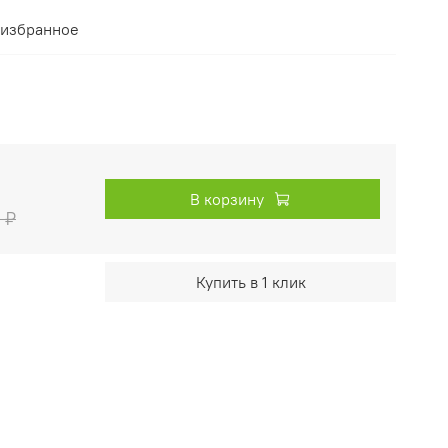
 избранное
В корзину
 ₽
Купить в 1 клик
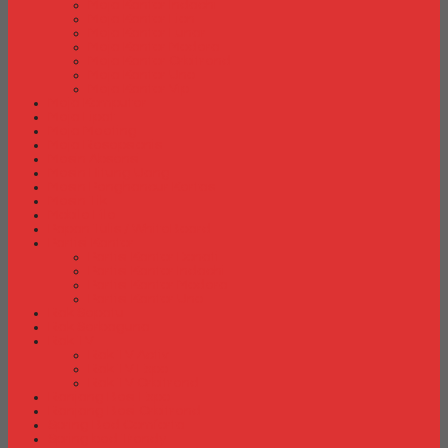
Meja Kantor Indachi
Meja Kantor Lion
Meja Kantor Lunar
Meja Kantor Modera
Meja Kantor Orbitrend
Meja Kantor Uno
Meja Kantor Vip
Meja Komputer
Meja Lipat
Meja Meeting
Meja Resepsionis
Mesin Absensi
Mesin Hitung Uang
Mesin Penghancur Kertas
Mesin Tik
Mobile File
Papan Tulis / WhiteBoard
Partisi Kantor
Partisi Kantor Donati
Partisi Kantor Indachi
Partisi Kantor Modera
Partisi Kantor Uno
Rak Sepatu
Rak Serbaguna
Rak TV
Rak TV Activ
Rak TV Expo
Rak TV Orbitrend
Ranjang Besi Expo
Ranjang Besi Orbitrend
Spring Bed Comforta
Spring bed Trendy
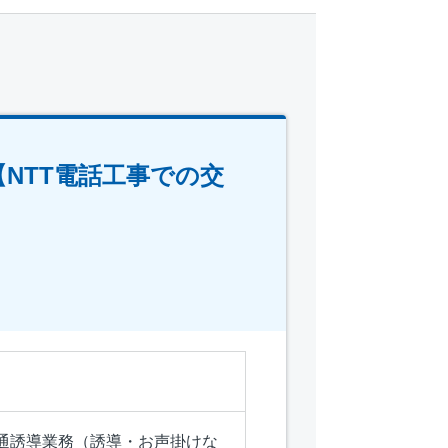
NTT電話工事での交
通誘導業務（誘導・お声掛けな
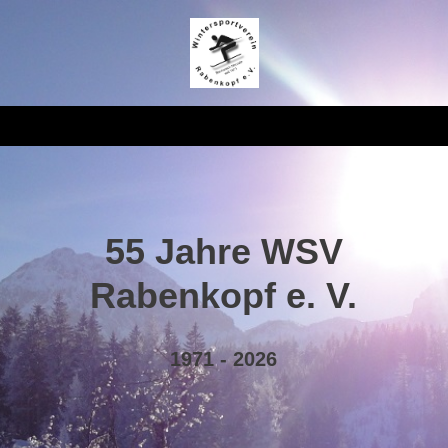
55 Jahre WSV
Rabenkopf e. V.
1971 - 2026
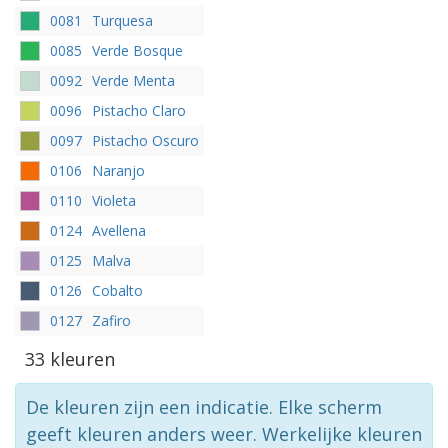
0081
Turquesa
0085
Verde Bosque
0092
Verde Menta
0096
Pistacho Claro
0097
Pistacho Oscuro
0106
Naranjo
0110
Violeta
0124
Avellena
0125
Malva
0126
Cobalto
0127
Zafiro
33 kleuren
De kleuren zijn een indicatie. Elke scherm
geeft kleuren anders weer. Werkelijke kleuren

☆ ☆ ☆ ☆ ☆

• [What this task involves]:
From the records above, return each line that includes "Partisi".

• [The answer]:
Partisi Kantor
Partisi Kantor Donati
Partisi Kantor Indachi
Partisi Kantor Modera
Partisi Kantor Uno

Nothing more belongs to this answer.